→ DATA SHOWN:
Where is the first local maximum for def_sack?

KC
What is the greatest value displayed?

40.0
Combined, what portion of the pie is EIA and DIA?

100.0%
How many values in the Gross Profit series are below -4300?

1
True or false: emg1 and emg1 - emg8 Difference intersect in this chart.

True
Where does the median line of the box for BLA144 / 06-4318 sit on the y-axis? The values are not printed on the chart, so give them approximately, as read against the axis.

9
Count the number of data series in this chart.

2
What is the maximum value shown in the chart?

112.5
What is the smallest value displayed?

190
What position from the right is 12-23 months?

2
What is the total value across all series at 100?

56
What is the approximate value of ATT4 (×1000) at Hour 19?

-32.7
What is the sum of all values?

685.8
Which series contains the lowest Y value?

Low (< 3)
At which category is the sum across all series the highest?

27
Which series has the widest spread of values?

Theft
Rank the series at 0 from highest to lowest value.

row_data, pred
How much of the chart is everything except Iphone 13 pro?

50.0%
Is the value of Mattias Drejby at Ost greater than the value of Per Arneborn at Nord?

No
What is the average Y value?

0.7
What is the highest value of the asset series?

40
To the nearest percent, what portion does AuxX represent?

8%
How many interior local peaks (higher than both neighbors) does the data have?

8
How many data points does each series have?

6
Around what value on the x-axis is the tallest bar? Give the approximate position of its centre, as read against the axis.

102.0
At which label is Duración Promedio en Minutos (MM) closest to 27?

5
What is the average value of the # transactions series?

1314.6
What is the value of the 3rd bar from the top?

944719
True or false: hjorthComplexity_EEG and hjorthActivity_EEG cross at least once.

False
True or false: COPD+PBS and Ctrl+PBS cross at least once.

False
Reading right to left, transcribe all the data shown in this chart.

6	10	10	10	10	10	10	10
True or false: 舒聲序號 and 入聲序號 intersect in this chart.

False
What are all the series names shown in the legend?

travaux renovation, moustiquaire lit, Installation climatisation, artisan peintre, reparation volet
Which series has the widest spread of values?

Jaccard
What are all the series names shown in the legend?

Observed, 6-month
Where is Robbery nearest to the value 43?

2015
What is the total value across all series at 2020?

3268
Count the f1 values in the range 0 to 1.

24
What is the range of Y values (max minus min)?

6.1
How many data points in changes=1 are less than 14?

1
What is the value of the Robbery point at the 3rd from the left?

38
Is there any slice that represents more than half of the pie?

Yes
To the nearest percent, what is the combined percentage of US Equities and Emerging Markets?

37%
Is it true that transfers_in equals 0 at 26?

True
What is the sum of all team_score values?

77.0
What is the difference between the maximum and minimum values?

→ WHAT IS EXPECTED:
Switch "widest spread" to "greatest spread" throughout the entries above, and write out all the entries again with nothing else changed.

→ ANSWER BELOW:
Where is the first local maximum for def_sack?

KC
What is the greatest value displayed?

40.0
Combined, what portion of the pie is EIA and DIA?

100.0%
How many values in the Gross Profit series are below -4300?

1
True or false: emg1 and emg1 - emg8 Difference intersect in this chart.

True
Where does the median line of the box for BLA144 / 06-4318 sit on the y-axis? The values are not printed on the chart, so give them approximately, as read against the axis.

9
Count the number of data series in this chart.

2
What is the maximum value shown in the chart?

112.5
What is the smallest value displayed?

190
What position from the right is 12-23 months?

2
What is the total value across all series at 100?

56
What is the approximate value of ATT4 (×1000) at Hour 19?

-32.7
What is the sum of all values?

685.8
Which series contains the lowest Y value?

Low (< 3)
At which category is the sum across all series the highest?

27
Which series has the greatest spread of values?

Theft
Rank the series at 0 from highest to lowest value.

row_data, pred
How much of the chart is everything except Iphone 13 pro?

50.0%
Is the value of Mattias Drejby at Ost greater than the value of Per Arneborn at Nord?

No
What is the average Y value?

0.7
What is the highest value of the asset series?

40
To the nearest percent, what portion does AuxX represent?

8%
How many interior local peaks (higher than both neighbors) does the data have?

8
How many data points does each series have?

6
Around what value on the x-axis is the tallest bar? Give the approximate position of its centre, as read against the axis.

102.0
At which label is Duración Promedio en Minutos (MM) closest to 27?

5
What is the average value of the # transactions series?

1314.6
What is the value of the 3rd bar from the top?

944719
True or false: hjorthComplexity_EEG and hjorthActivity_EEG cross at least once.

False
True or false: COPD+PBS and Ctrl+PBS cross at least once.

False
Reading right to left, transcribe all the data shown in this chart.

6	10	10	10	10	10	10	10
True or false: 舒聲序號 and 入聲序號 intersect in this chart.

False
What are all the series names shown in the legend?

travaux renovation, moustiquaire lit, Installation climatisation, artisan peintre, reparation volet
Which series has the greatest spread of values?

Jaccard
What are all the series names shown in the legend?

Observed, 6-month
Where is Robbery nearest to the value 43?

2015
What is the total value across all series at 2020?

3268
Count the f1 values in the range 0 to 1.

24
What is the range of Y values (max minus min)?

6.1
How many data points in changes=1 are less than 14?

1
What is the value of the Robbery point at the 3rd from the left?

38
Is there any slice that represents more than half of the pie?

Yes
To the nearest percent, what is the combined percentage of US Equities and Emerging Markets?

37%
Is it true that transfers_in equals 0 at 26?

True
What is the sum of all team_score values?

77.0
What is the difference between the maximum and minimum values?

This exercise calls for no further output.